Minneapolis' spitting, lurking laws 'reminiscent of the Jim Crow era'

The end of lurking, spitting laws could be near

Advocates calling for the repeal of Minneapolis' spitting and lurking laws say their elimination acts as a launch pad to make the city more fair and just, but more needs to be done to address the racial disparity. A City Council vote on the ordinance is expected on Friday.

The news conference came on the heels of the ACLU's arrest disparity report released in late May, a study of Minneapolis police data that revealed black people are nearly nine times more likely to be arrested for low-level offenses in the city than white people.

ACLU: Black people arrested more than white people in Minneapolis

Minneapolis council member Cam Gordon is among the advocates pushing for a repeal, saying the laws are contributors to the "new Jim Crow" in the city today.

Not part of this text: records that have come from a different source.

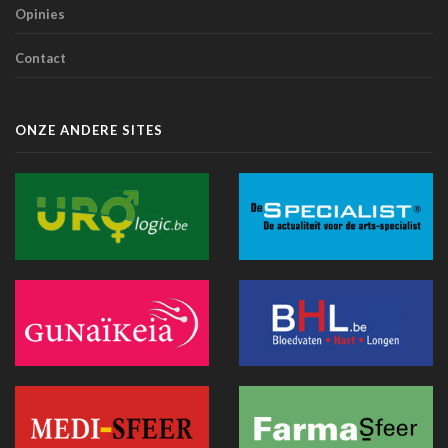
voor biomedisch onderzoek
Opinies
01 juli 2026 - 20:51
Contact
Belgische primeur: een immersieve virtual reality-capsule
doet zijn intrede in het CNP Saint-Martin
01 juli 2026 - 13:12
ONZE ANDERE SITES
Europese Commissie wil snellere uitrol van AI in de
Belgische gezondheidszorg
28 juni 2026 - 13:40
Hitte: Storing bij elektronisch patiëntendossier in AZ Sint-
Lucas van de baan
25 juni 2026 - 17:43
Doktr wil uitgroeien tot een allesomvattend zorgplatform
25 juni 2026 - 13:24
Hitte : AZ Sint-Lucas schrapt 115 geplande operaties door
oververhitte server in Parijs
25 juni 2026 - 11:12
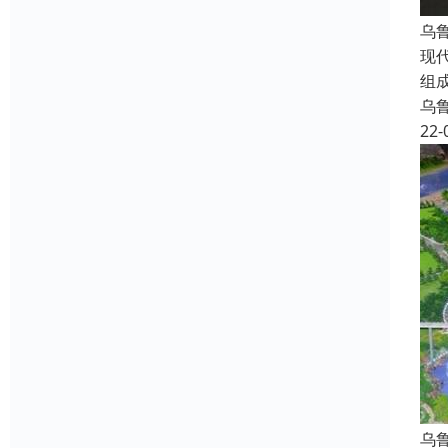
乌
现
组
乌
22-
乌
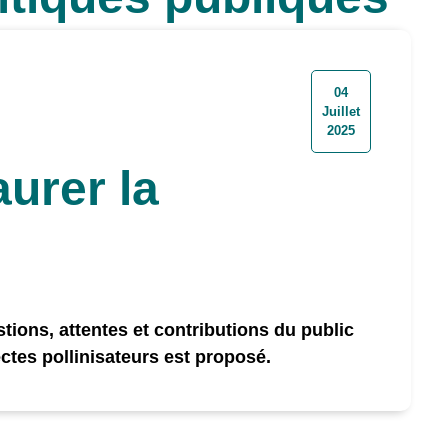
er à ma liste
04
Juillet
2025
urer la
estions, attentes et contributions du public
ectes pollinisateurs est proposé.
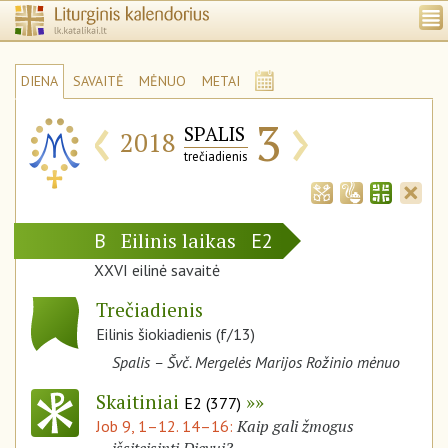
DIENA
SAVAITĖ
MĖNUO
METAI
‹
›
3
SPALIS
2018
trečiadienis
Eilinis laikas
B
E2
XXVI eilinė savaitė
Trečiadienis
Eilinis šiokiadienis (f/13)
Spalis – Švč. Mergelės Marijos Rožinio mėnuo
Skaitiniai
E2 (377)
Kaip gali žmogus
Job 9, 1–12. 14–16:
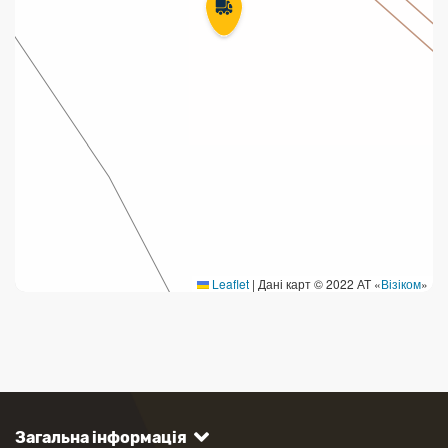
Leaflet
|
Дані карт © 2022 АТ «
Візіком
»
Загальна інформація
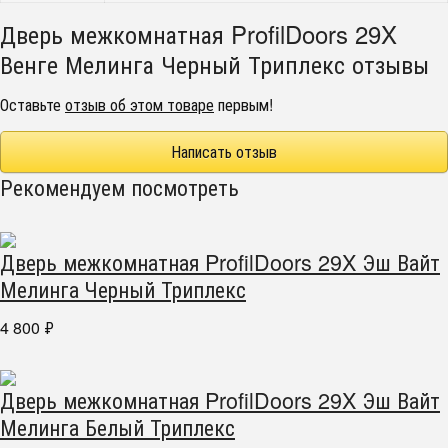
Дверь межкомнатная ProfilDoors 29X
Венге Мелинга Черный Триплекс отзывы
Оставьте
отзыв об этом товаре
первым!
Написать отзыв
Рекомендуем посмотреть
Дверь межкомнатная ProfilDoors 29X Эш Вайт
Мелинга Черный Триплекс
4 800
₽
Дверь межкомнатная ProfilDoors 29X Эш Вайт
Мелинга Белый Триплекс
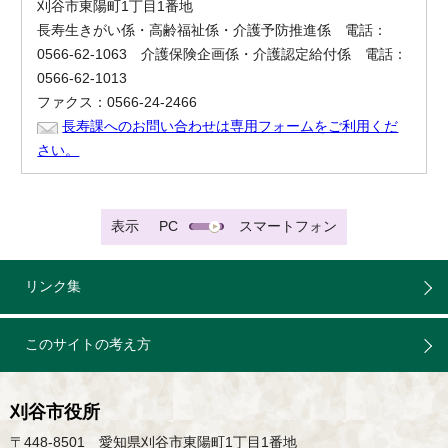
刈谷市東陽町1丁目1番地
長寿生きがい係・高齢福祉係・介護予防推進係 電話：
0566-62-1063 介護保険企画係・介護認定給付係 電話：
0566-62-1013
ファクス：0566-24-2466
長寿課へのお問い合わせは専用フォームをご利用くだ
さい。
表示
PC
スマートフォン
リンク集
このサイトの考え方
刈谷市役所
〒448-8501 愛知県刈谷市東陽町1丁目1番地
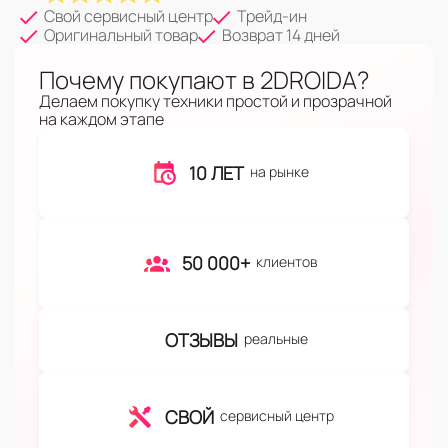
Свой сервисный центр
Трейд-ин
Оригинальный товар
Возврат 14 дней
Почему покупают в 2DROIDA?
Делаем покупку техники простой и прозрачной
на каждом этапе
10 ЛЕТ
на рынке
50 000+
клиентов
ОТЗЫВЫ
реальные
СВОЙ
сервисный центр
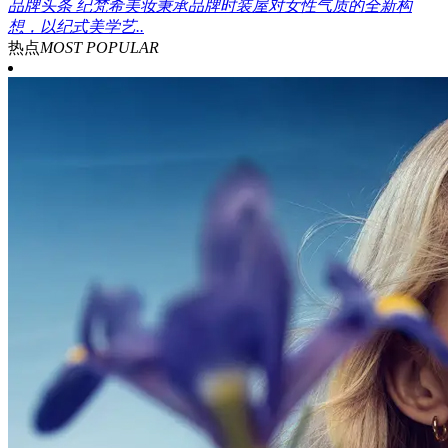
品牌头条
纪梵希美妆秉承品牌时装屋对女性气质的全新构
想，以纪式美学艺..
热点
MOST POPULAR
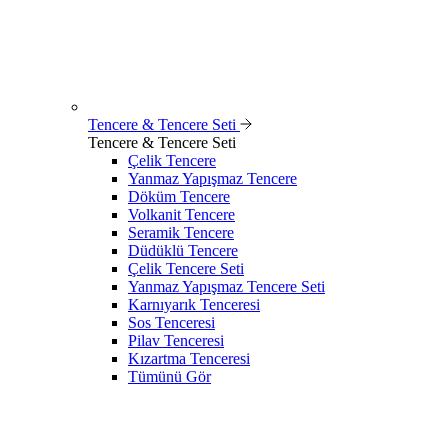
Tencere & Tencere Seti
Tencere & Tencere Seti
Çelik Tencere
Yanmaz Yapışmaz Tencere
Döküm Tencere
Volkanit Tencere
Seramik Tencere
Düdüklü Tencere
Çelik Tencere Seti
Yanmaz Yapışmaz Tencere Seti
Karnıyarık Tenceresi
Sos Tenceresi
Pilav Tenceresi
Kızartma Tenceresi
Tümünü Gör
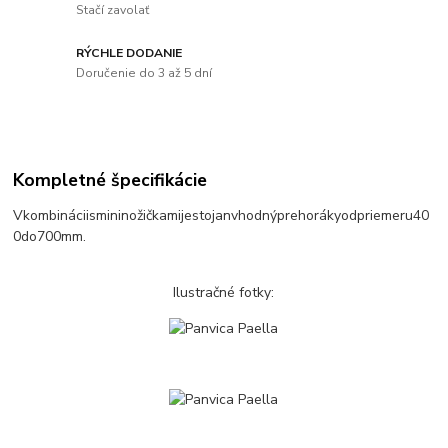
Stačí zavolať
RÝCHLE DODANIE
Doručenie do 3 až 5 dní
Kompletné špecifikácie
V
kombinácii
s
mini
nožičkami
je
stojan
vhodný
pre
horáky
od
priemeru
40
0
do
700
mm
.
Ilustračné fotky:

The spitting rule was once rooted in the fear of spreading tuberculosis, and the lurking rule comes right after a no hats in theaters policy. These are the kinds of low-level offenses mentioned in the ACLU report, which claims these are tools to target minorities.

"People of color deserve to have a decent quality of life, and that cannot happen if we continue with the same system of policing that we have in place which is reminiscent of the Jim Crow era," Minneapolis NAACP President Nekima Levy-Pounds said.

For their part, Minneapolis police continue to say the statistics aren't that simple and context is everything, and in those neighborhoods of color, there are a lot of arrests for driving without a license and no insurance -- a common offense especially in those areas -- skewing the stats.

However, the ACLU and their allies hope to keep the city's feet to the fire and call for leaders to keep examining racial profiling issues. Friday's repeals, they hope, are a small, but necessary launch pad.

"I think there's a good chance we can start a process of repealing some of these ordinances that are adding to these disparities," said Anthony Newby, Executive Director of Neighborhoods Organizing for Change.